(Saved entries)
○ ○ ○
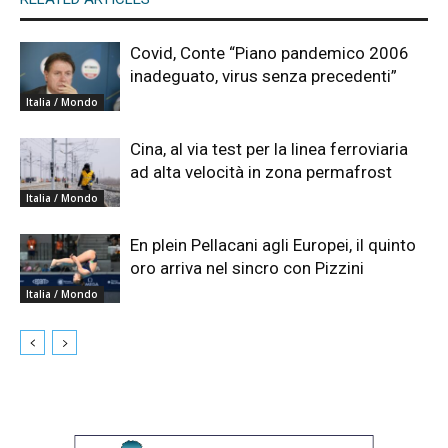
Covid, Conte “Piano pandemico 2006
inadeguato, virus senza precedenti”
Italia / Mondo
Cina, al via test per la linea ferroviaria
ad alta velocità in zona permafrost
Italia / Mondo
En plein Pellacani agli Europei, il quinto
oro arriva nel sincro con Pizzini
Italia / Mondo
○ ○ ○
- Description of the task -
Print each record exactly as it stands, omitting the pictures.

- Answer space -
Covid, Conte “Piano pandemico 2006
inadeguato, virus senza precedenti”
Italia / Mondo
Cina, al via test per la linea ferroviaria
ad alta velocità in zona permafrost
Italia / Mondo
En plein Pellacani agli Europei, il quinto
oro arriva nel sincro con Pizzini
Italia / Mondo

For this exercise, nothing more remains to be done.